## begin DOCUMENT SEGMENT

Byte Order - Big and Little Endian

Reference: http://en.wikipedia.org/wiki/Endianness
Long Discussion: http://www.ietf.org/rfc/ien/ien137.txt

Most of the numeric (scalar) values stored in the computer memory or on storage media such as disks are more than one byte long, e.g. 2-byte integers, 8-byte double-precision floating point numbers, etc.

This brings up the question of how to store multi-byte quantities on machines where each byte has its own address - which byte gets stored at the "first", lower, memory location, and which bytes follow in higher memory addresses?

If a two-byte integer 0x55FF is stored on disk by one machine with the 0x55 (high byte) stored at the lower memory address and the 0xFF (low byte) stored at a higher memory address, but a different machine reads the integer by picking up the 0xFF for the high byte and the 0x55 for the low byte, giving 0xFF55, the two machines will not agree on the value of the integer!

Alas, there is no "right" ordering to store the bytes in multi-byte quantities. Hardware is built to handle the bytes in a particular order, and as long as compatible hardware reads the bytes in the same order, things are fine. We will look at two major types of byte ordering: Little-Endian and Big-Endian.

A quote from Bruce McKinney's Hardcore Visual Basic:

Endian refers to the order in which bytes are stored. The term is taken from a story in Gulliver’s Travels by Jonathan Swift about wars fought between those who thought eggs should be cracked on the Big End and those who insisted on the Little End. With chips, as with eggs, it doesn’t really matter as long as you know which end is up.

Little Endian

If the hardware is built so that the lowest, least significant byte of a multi-byte scalar is stored "first", at the lowest memory address, then the hardware is said to be "little-endian"; the "little" end of the integer gets stored first, and the next bytes get stored in higher (increasing) memory locations. Little-Endian byte order is "littlest end goes first (to the littlest address)".

Machines such as the Intel/AMD x86, Digital VAX, and Digital Alpha, handle scalars in Little-Endian form.

Big Endian

If the hardware is built so that the highest, most significant byte of a multi-byte scalar is stored "first", at the lowest memory address, then the hardware is said to be "big-endian"; the "big" end of the integer gets stored first, and the next bytes get stored in higher (increasing) memory locations. Big-Endian byte order is "biggest end goes first (to the lowest address)".

Machines such as IBM mainframes, the Motorola 680xO, Sun SPARC, PowerPC, and most RISC machines, handle scalars in Big-Endian form.

Four-byte Example

Consider the four-byte integer 0x44332211. The "little" end byte, the lowest or least significant byte, is 0x11, and the "big" end byte, the highest or most significant byte, is 0x44. The two storage patterns for the four bytes are:

Memory address	Big-Endian byte value	Little-Endian byte value
104	11	44
103	22	33
102	33	22
101	44	11

If we were to look at a memory dump of those four bytes, what would it look like? A memory dump always displays adjacent memory bytes from left-to-right on the page, in increasing memory address order. Low memory addresses are on the left and the addresses go up one-by-one as we move to the right on a line in the dump.

If we display the memory dump of the number 0x44332211 stored in memory at address 101 in Big-Endian order, we see something like this:

   ADDRESS: ---------- MEMORY BYTES ---------- 
       100: 00 44 33 22 11 00 00 00 00 00 ...

## end DOCUMENT SEGMENT

PROBLEM A.
Please answer these questions about the page on byte order:
(i) In little-endian hardware, which byte of a multi-byte scalar is stored at the lowest memory address?
(ii) From what story is the term "Endian" taken?
(iii) In the four-byte integer 0x44332211, which byte is the "big" end byte?
PROBLEM B. Summarize the page on byte order in two sentences.

## begin INFORMATION SUPPLIED

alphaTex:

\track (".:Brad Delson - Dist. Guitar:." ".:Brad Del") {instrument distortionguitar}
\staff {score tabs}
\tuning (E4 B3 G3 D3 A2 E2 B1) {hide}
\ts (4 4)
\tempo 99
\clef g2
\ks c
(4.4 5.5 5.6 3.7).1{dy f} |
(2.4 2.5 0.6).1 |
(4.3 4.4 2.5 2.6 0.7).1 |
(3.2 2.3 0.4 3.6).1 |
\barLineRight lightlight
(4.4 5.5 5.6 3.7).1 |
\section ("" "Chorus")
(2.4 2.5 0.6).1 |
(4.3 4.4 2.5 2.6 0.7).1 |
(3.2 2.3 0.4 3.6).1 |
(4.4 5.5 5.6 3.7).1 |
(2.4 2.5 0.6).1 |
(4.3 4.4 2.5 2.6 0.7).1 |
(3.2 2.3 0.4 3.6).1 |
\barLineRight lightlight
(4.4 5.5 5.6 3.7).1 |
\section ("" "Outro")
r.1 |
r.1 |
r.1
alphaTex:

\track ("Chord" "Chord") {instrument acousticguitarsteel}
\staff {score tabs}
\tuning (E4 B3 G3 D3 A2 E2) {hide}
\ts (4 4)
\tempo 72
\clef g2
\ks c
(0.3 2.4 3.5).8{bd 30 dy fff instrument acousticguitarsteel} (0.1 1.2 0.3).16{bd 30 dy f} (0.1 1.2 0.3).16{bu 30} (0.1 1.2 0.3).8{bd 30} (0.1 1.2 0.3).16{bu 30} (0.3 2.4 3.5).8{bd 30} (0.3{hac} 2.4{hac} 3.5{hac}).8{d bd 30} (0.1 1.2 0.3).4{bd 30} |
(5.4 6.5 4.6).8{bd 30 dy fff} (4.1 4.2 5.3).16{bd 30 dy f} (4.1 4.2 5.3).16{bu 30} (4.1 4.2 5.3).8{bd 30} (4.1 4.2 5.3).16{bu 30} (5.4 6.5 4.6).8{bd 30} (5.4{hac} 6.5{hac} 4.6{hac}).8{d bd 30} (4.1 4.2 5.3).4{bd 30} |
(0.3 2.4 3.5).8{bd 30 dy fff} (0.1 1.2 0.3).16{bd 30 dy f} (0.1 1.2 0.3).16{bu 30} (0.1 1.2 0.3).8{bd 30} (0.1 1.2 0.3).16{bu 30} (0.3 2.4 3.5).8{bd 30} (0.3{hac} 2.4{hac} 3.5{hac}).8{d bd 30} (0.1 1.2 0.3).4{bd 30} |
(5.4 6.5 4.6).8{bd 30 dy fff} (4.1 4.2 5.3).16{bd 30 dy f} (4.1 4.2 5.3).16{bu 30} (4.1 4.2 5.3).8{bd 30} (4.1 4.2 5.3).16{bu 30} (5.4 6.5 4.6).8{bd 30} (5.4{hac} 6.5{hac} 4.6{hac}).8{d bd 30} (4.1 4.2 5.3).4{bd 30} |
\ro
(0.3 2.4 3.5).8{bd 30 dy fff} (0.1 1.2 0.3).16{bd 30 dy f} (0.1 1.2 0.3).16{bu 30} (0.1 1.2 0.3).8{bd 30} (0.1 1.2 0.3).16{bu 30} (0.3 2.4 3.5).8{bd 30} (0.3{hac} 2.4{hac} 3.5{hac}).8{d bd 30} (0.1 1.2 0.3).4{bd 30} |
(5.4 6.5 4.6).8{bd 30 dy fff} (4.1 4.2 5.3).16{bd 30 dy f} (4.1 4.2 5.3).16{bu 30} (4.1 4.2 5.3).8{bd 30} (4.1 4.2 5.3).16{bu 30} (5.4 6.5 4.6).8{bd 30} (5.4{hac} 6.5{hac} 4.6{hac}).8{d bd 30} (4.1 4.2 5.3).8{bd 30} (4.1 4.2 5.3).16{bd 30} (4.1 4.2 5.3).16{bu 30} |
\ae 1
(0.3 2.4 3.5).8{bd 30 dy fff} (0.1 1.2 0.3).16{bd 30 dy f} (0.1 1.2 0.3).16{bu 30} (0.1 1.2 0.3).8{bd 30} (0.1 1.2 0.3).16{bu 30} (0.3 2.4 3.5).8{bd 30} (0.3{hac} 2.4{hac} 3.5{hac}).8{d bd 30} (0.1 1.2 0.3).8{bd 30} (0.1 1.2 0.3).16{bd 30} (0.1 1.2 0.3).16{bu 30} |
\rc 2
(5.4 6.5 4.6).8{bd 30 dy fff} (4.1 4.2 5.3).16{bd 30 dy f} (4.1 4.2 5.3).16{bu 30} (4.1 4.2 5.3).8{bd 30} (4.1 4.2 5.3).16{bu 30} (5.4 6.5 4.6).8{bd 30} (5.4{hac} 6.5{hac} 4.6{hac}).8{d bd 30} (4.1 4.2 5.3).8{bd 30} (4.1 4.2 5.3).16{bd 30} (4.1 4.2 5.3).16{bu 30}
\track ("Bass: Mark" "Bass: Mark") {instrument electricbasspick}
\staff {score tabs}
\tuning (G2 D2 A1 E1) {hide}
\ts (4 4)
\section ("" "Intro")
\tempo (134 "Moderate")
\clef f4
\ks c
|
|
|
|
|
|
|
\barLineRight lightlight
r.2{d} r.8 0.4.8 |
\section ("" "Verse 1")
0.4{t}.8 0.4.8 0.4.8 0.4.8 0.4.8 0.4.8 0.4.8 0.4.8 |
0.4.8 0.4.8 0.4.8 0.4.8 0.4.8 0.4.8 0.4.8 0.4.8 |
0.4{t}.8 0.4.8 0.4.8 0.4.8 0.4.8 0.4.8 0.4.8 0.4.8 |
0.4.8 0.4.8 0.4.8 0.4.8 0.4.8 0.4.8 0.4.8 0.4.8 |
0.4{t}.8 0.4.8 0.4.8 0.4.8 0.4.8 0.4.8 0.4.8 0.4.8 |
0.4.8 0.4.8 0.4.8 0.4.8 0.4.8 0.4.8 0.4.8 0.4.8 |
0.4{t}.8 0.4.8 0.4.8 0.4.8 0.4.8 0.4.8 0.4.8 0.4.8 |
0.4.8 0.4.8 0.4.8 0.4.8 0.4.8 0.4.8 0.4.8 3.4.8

## end INFORMATION SUPPLIED

FULL OUTPUT A.
(i) The lowest, least significant byte.
(ii) A story in Gulliver's Travels by Jonathan Swift.
(iii) 0x44.

FULL OUTPUT B. Multi-byte values must be stored in some byte order, and no ordering is "right" as long as compatible hardware reads the bytes in the same order. Little-endian hardware, such as Intel/AMD x86, stores the least significant byte at the lowest memory address, while big-endian hardware, such as IBM mainframes and Sun SPARC, stores the most significant byte there.